The back looks good.


----------



## AbhMkh (Feb 25, 2014)

Its the same old **** different shell,no innovation at all unless you consider a heartbeat sensor as an innovation.


----------



## ZTR (Feb 25, 2014)

Not that great of an upgrade except the camera lol
I mean not even 3 GB RAM?!?


----------



## Dr. House (Feb 25, 2014)

High expectation from HTC M8. I hope the price would be around 40k for Indian market for all these phones.


----------



## RohanM (Feb 25, 2014)

Only good thing about S5 of is that now S4 will be cheaper.


----------



## $hadow (Feb 25, 2014)

Well the phone looks good but the 2 GB ram is a shortcoming considering that others brands have started giving 3gb ram. But this is a big call since many s3 users didn't upgraded to S4 so initially they were waiting for s5.  So the success of this phone depends on that core Samsung followers. Personally I would stay away from Samsung for a couple of years at least. So from my side no upgrade to s5.


----------



## Dr. House (Feb 25, 2014)

Yea! cheaper, lighter, thinner and smaller and great for rooting and putting custom ROM.


----------



## rijinpk1 (Feb 25, 2014)

do we really need a 2160p on a 5" screen??


----------



## $hadow (Feb 25, 2014)

rijinpk1 said:


> do we really need a 2160p on a 5" screen??


1080p is even perfect on laptops let alone the tablet or mobile.


----------



## LegendKiller (Feb 25, 2014)

well people panning s5 for "lack of innovation" can please tell me what revolution nokia/sony/htc is bringing to the table this year or last year?
S3 was a real deal-breaker and it is nearly impossible to change the best. Any successor can only be minor increment as far design or hardware specs are concerned.

People who  go crazy about spec , literally, should know my s3 is holding just fine with 2012 specs in 2014. And with samsung being so good about giving android updates, i have 4.3 running on it smoothly.


----------



## rakesh_ic (Feb 25, 2014)

My question to people who are not content with 2 GB RAM is - Why are we even asking for above 2GB RAM at all? What is the use of higher RAM when your phone is already blazing fast with 2GB now?

Arent our fancies of higher specs feeding the cause of shitcrap mobiles that Samsung are coming with? We ask for specs, they give us some specs and call it innovation. So before blaming them, we should realize we are making the calls and they are cashing on it.

So people who are crying here for more should realize that all you buy for the money is not used to the fullest. So better ask for what is essential and not just some fancy specs.

- - - Updated - - -



LegendKiller said:


> well people panning s5 for "lack of innovation" can please tell me what revolution nokia/sony/htc is bringing to the table this year or last year?

▶ [Raw data]
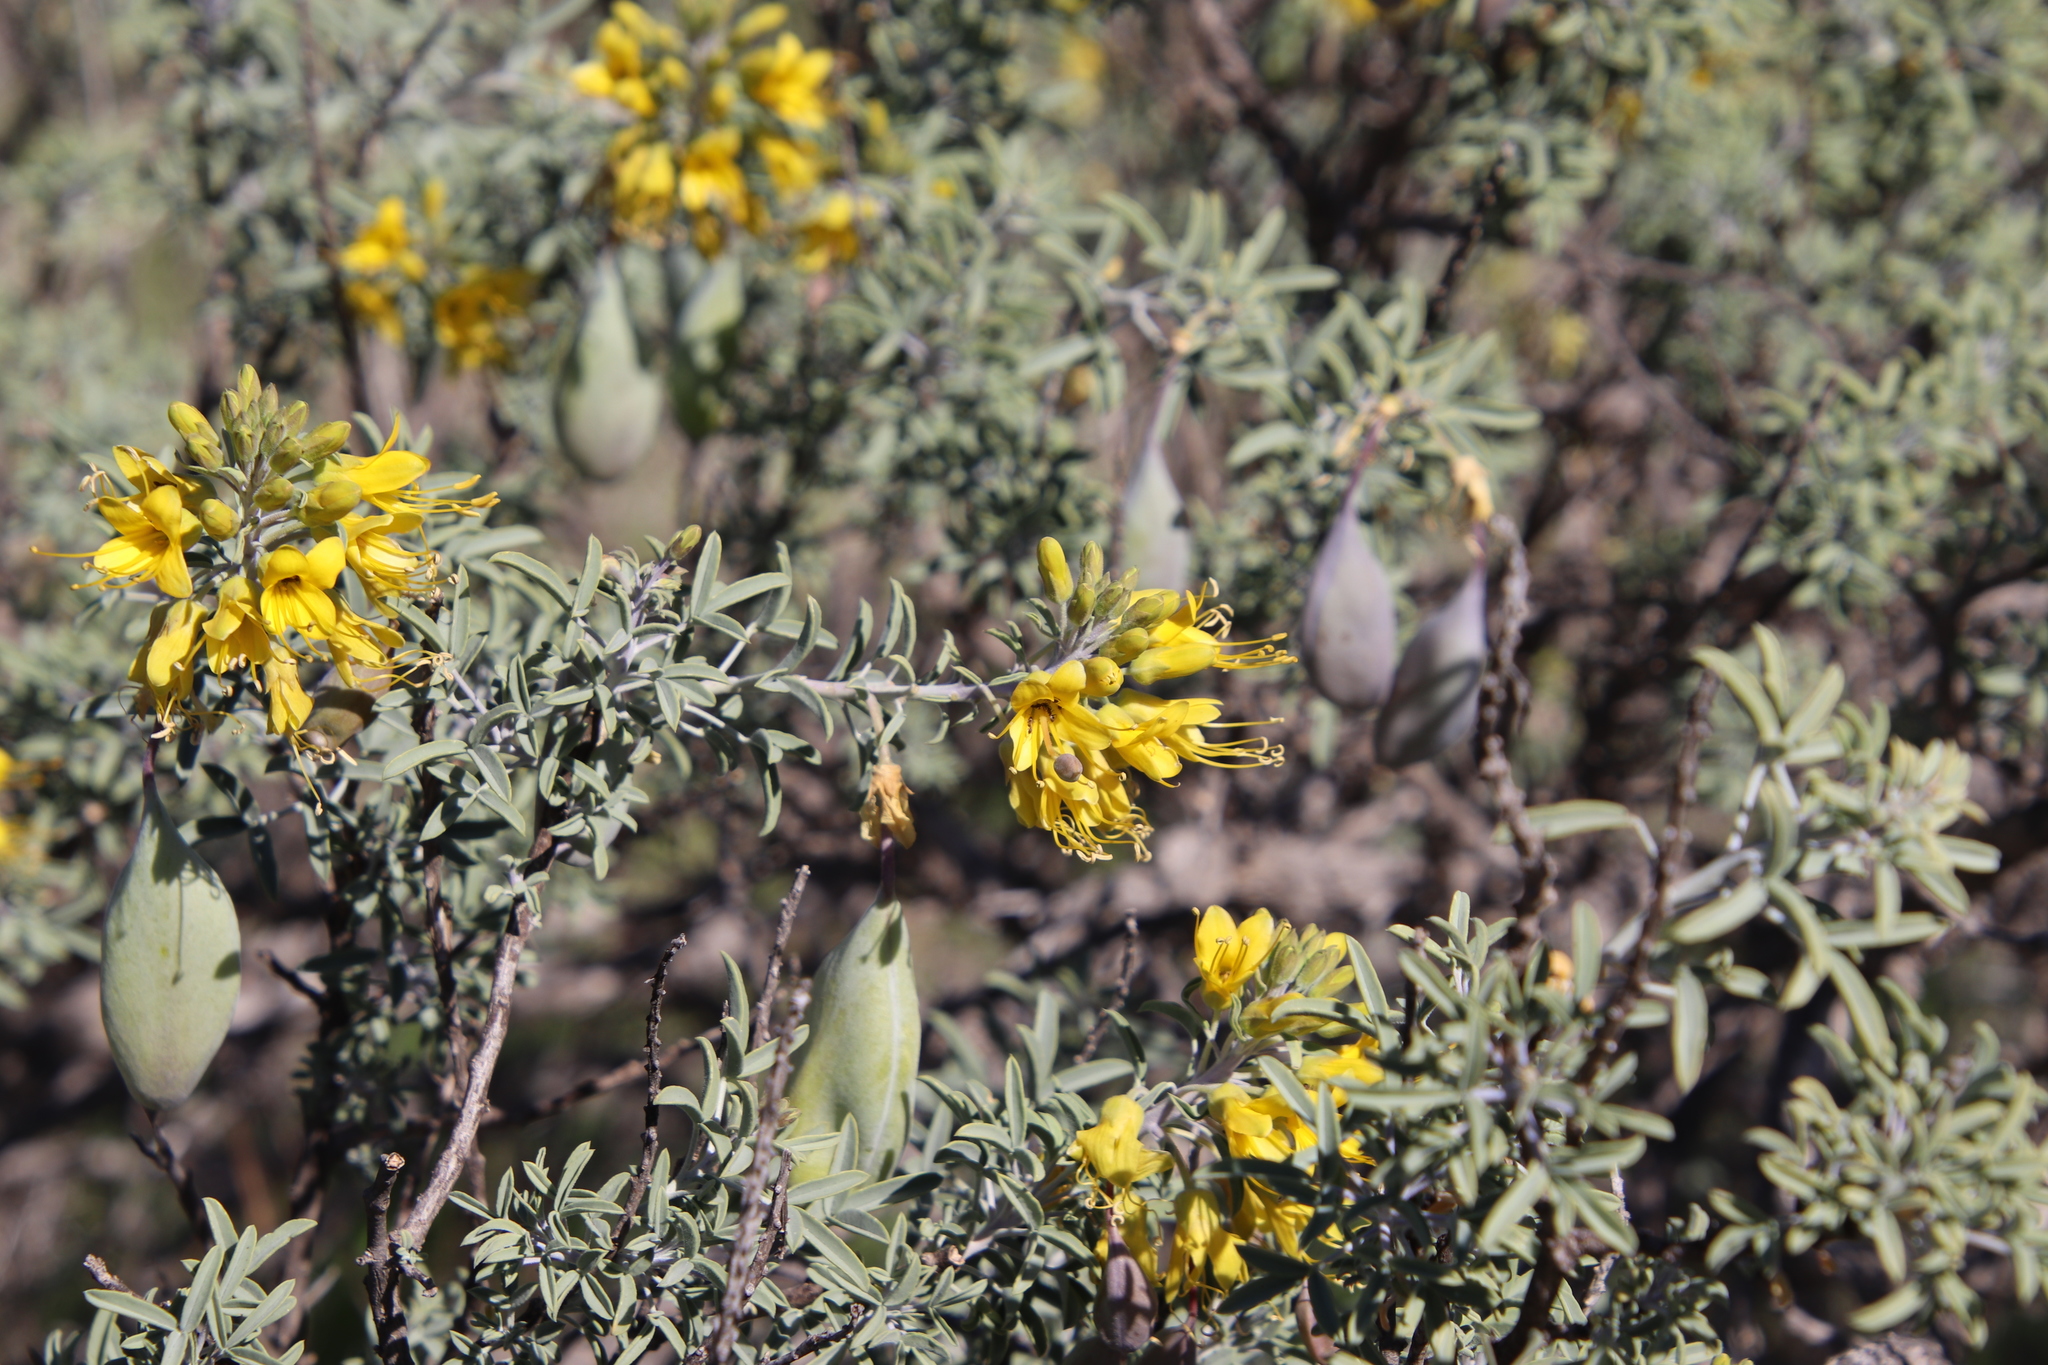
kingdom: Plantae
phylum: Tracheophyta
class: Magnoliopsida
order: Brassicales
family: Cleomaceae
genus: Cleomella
---
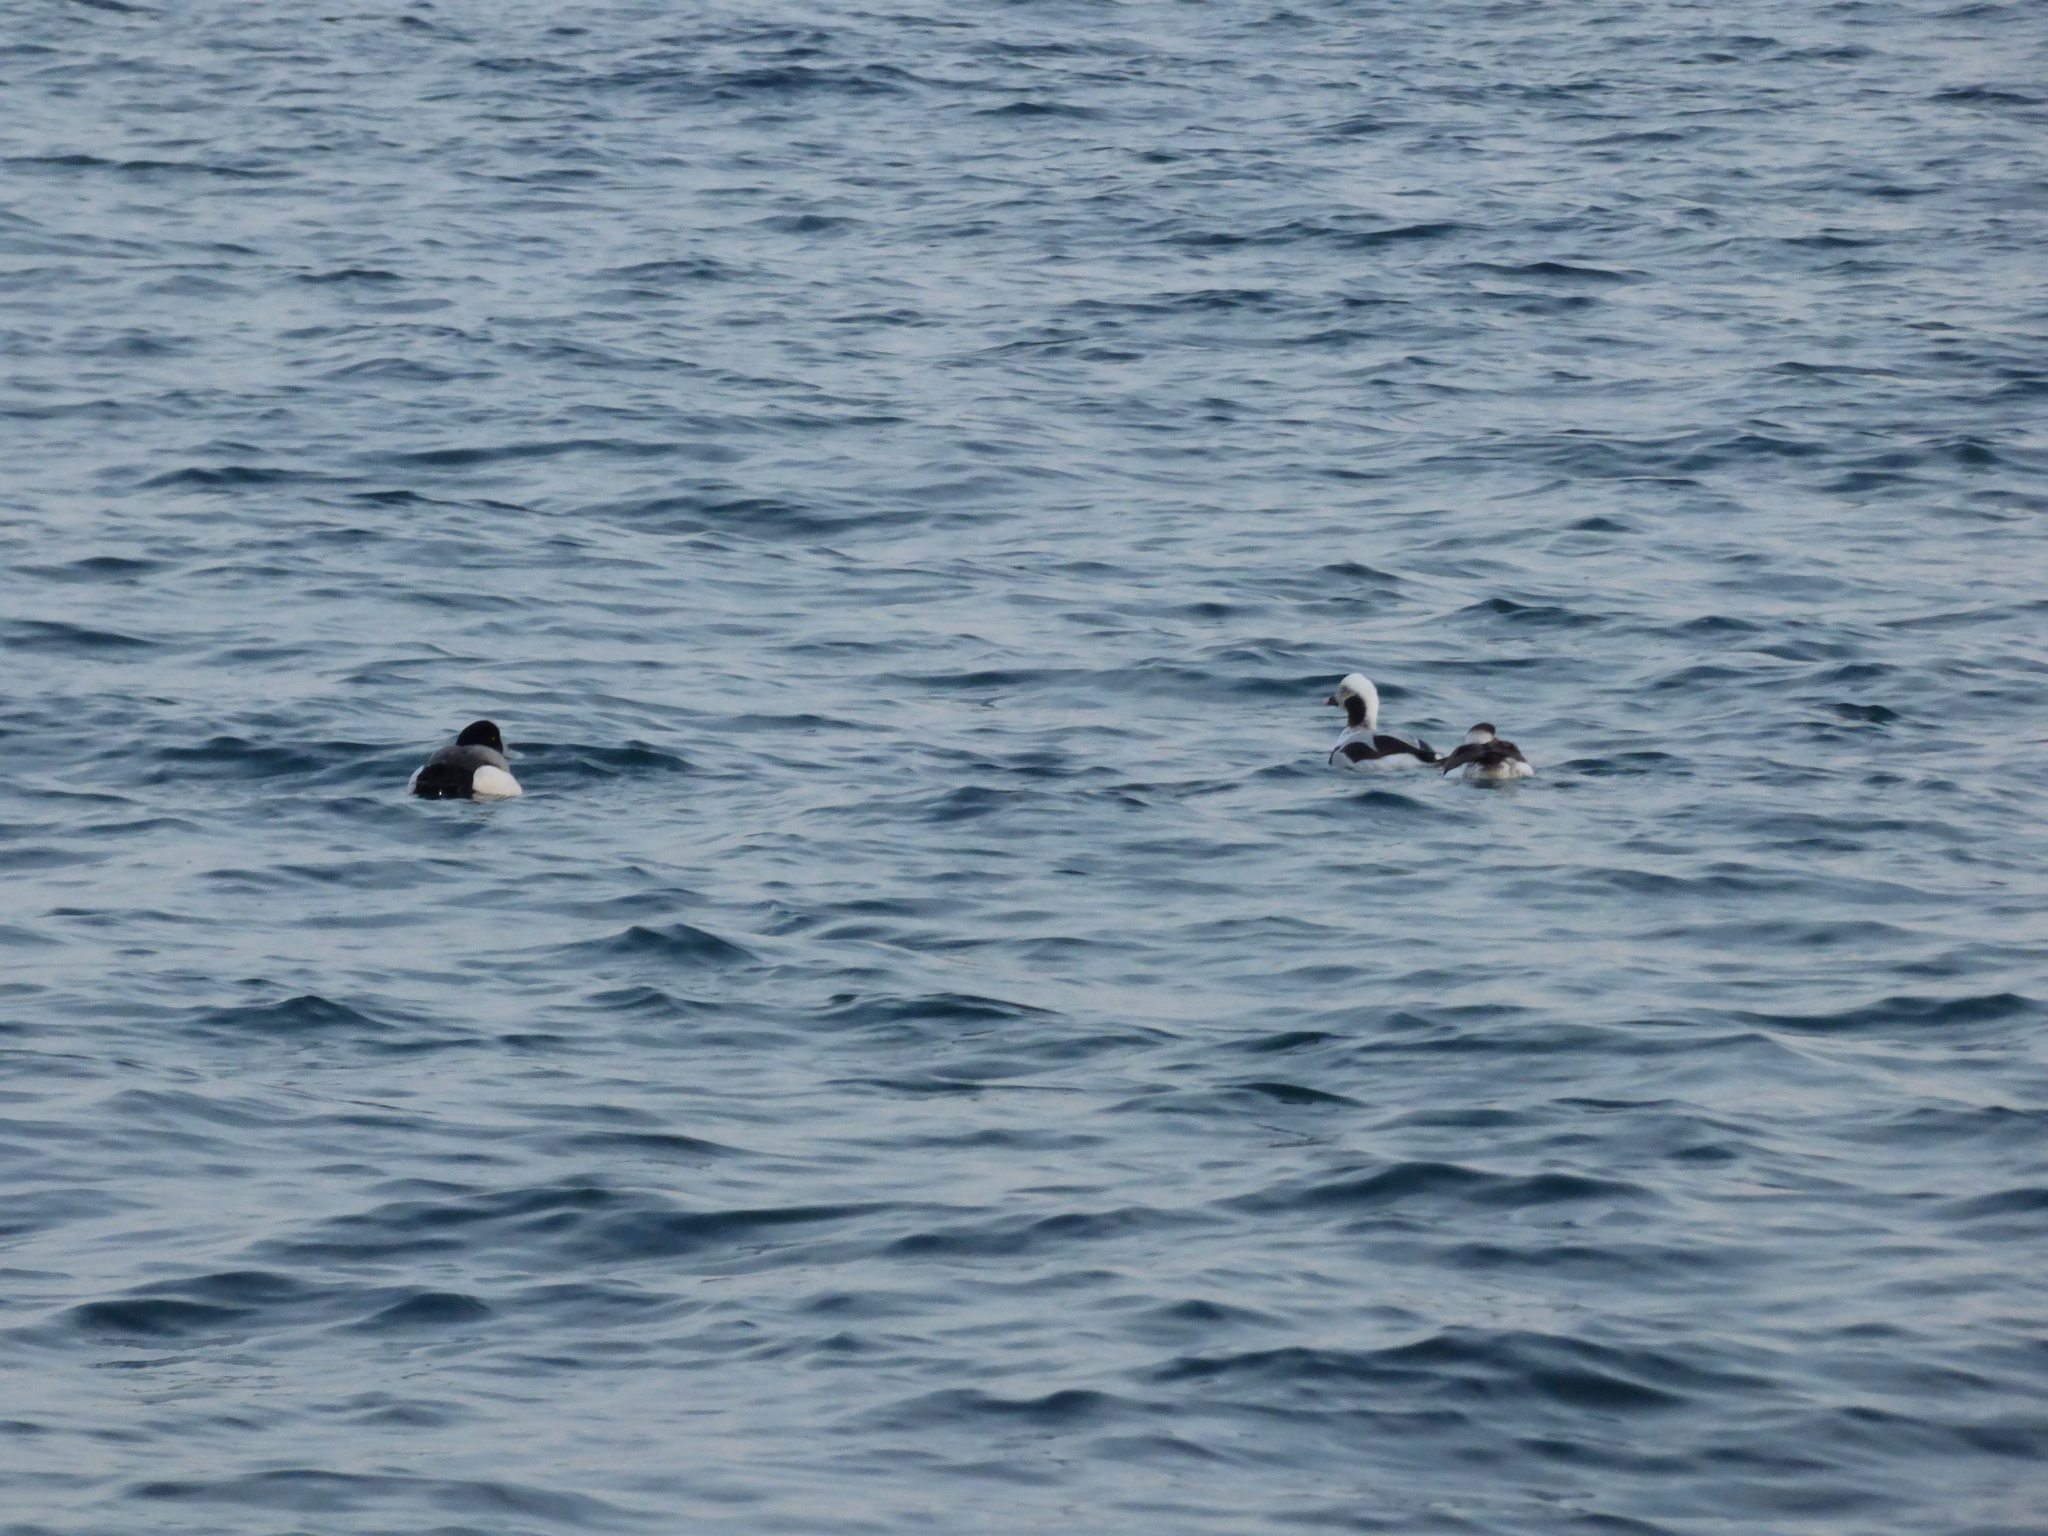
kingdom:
==
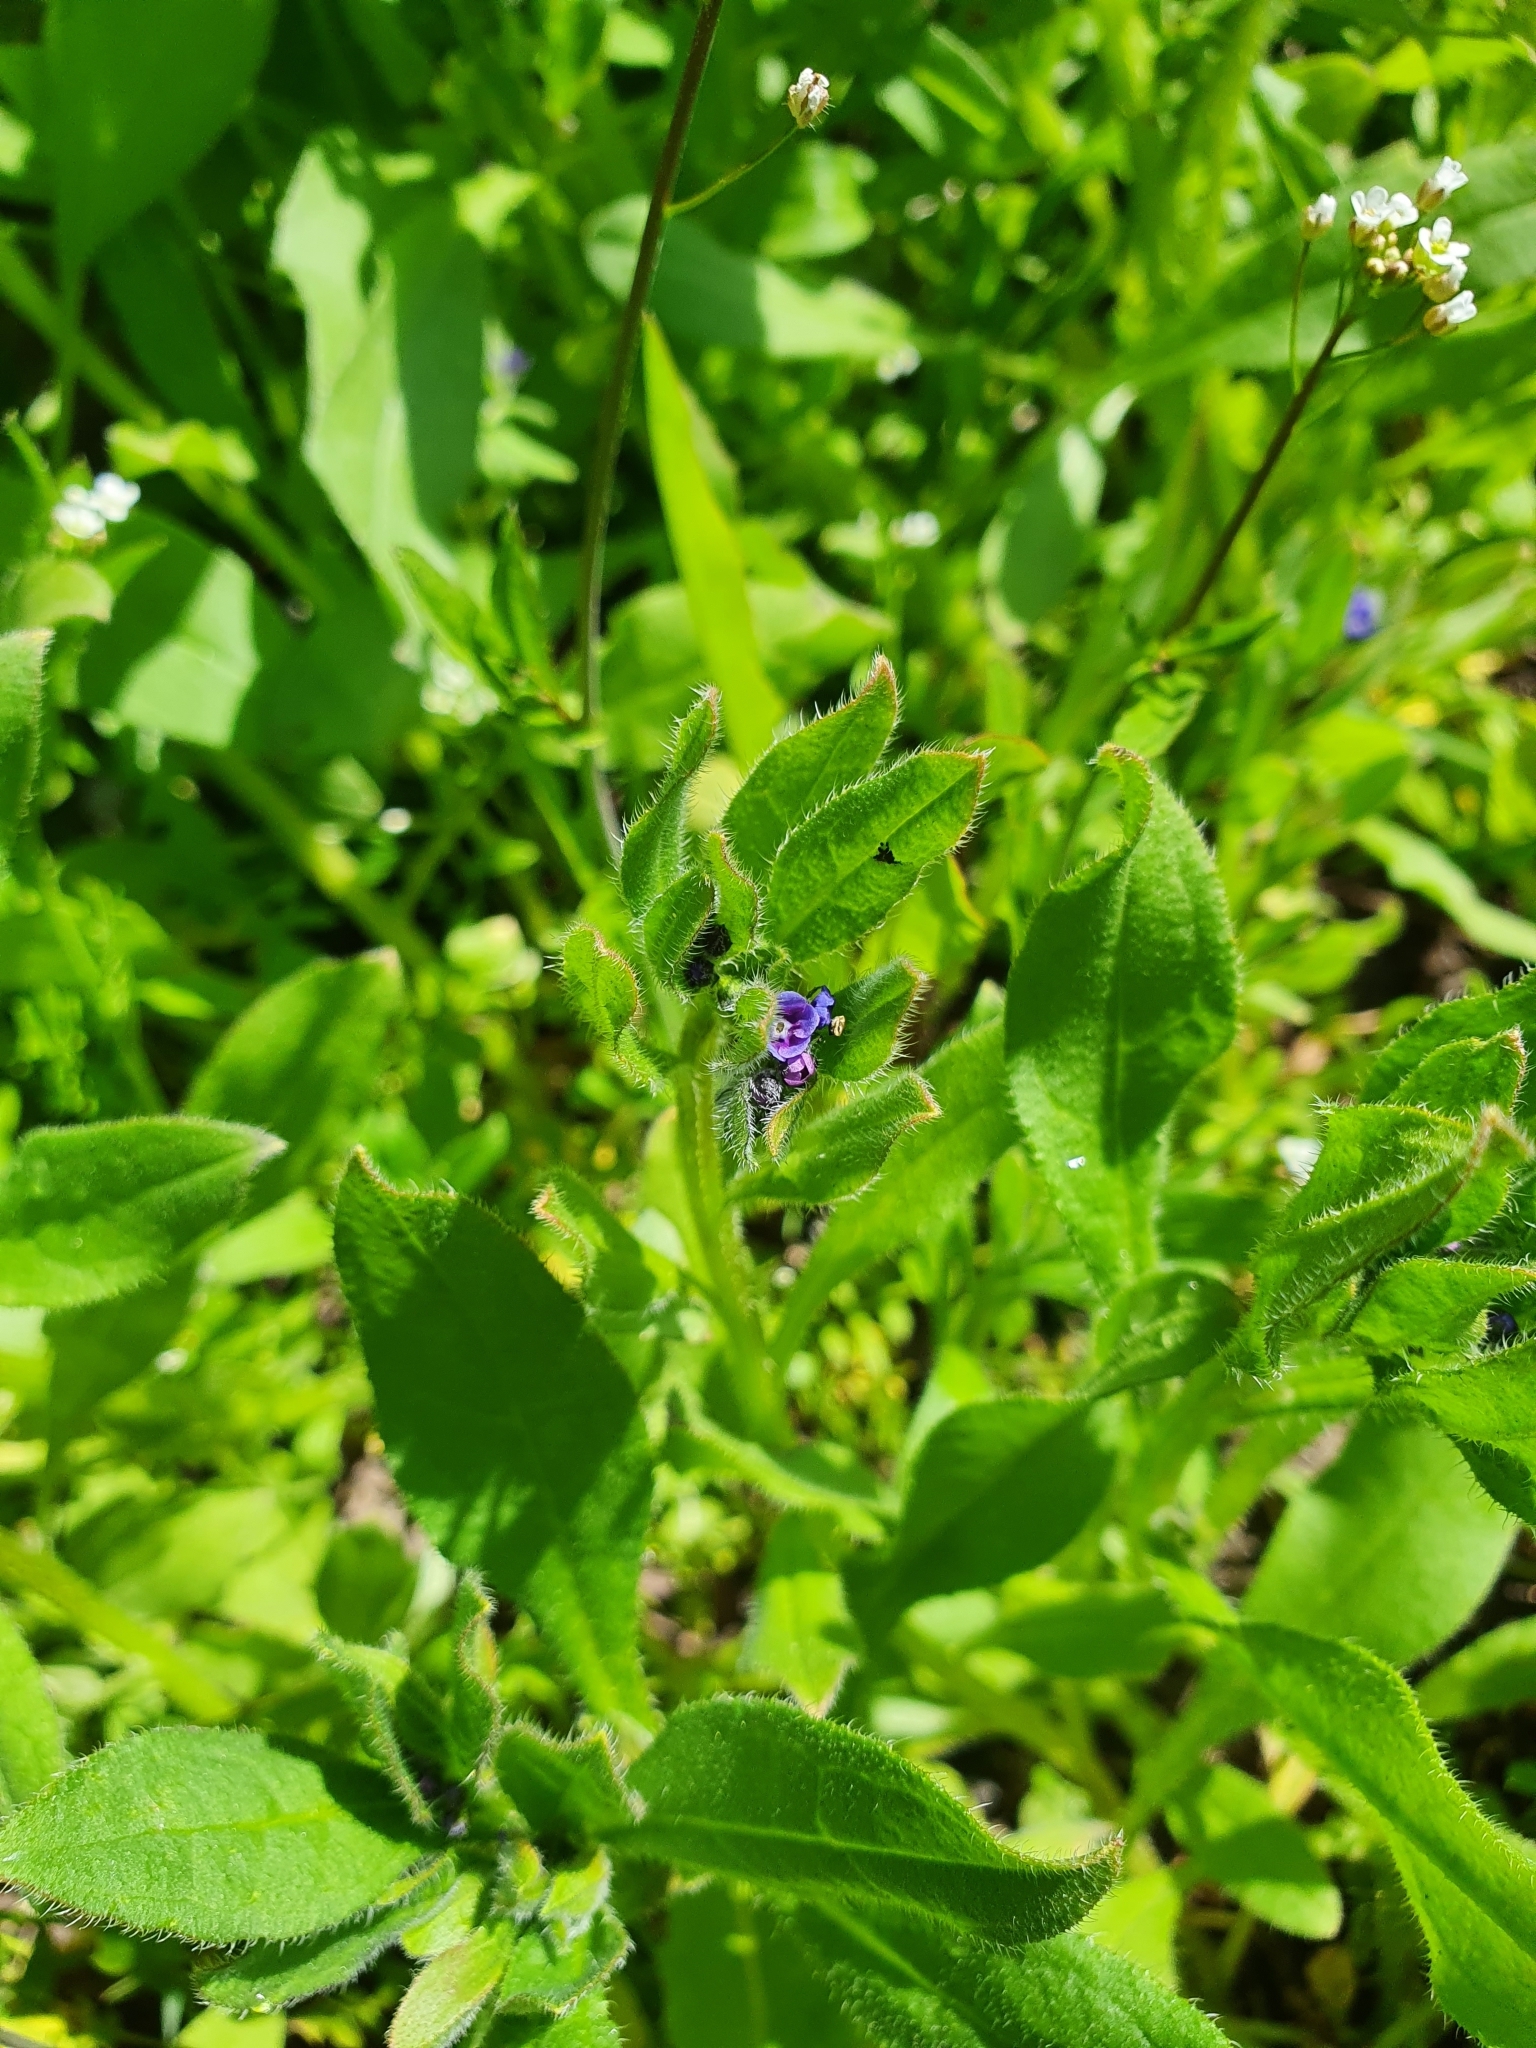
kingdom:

▶ [Tasks]
**a)** Could you echo part of the S5 forum thread verbatim, beginning at the words that have "## rakesh_ic (Feb" and stopping after "some fancy specs."?
**b)** Does the S5 forum thread agree with each statement below? Answer yes or no for each, quoting the words that decide it.
(i) ZTR treats the camera as the one exception to a weak upgrade.
(ii) $hadow plans to upgrade to the S5.
(iii) LegendKiller's S3 runs Android 4.3.

▶ [Responses in order]
**a)**
## rakesh_ic (Feb 25, 2014)

My question to people who are not content with 2 GB RAM is - Why are we even asking for above 2GB RAM at all? What is the use of higher RAM when your phone is already blazing fast with 2GB now?

Arent our fancies of higher specs feeding the cause of shitcrap mobiles that Samsung are coming with? We ask for specs, they give us some specs and call it innovation. So before blaming them, we should realize we are making the calls and they are cashing on it.

So people who are crying here for more should realize that all you buy for the money is not used to the fullest. So better ask for what is essential and not just some fancy specs.

**b)**
(i) Yes: "Not that great of an upgrade except the camera lol"
(ii) No: "So from my side no upgrade to s5."
(iii) Yes: "i have 4.3 running on it smoothly."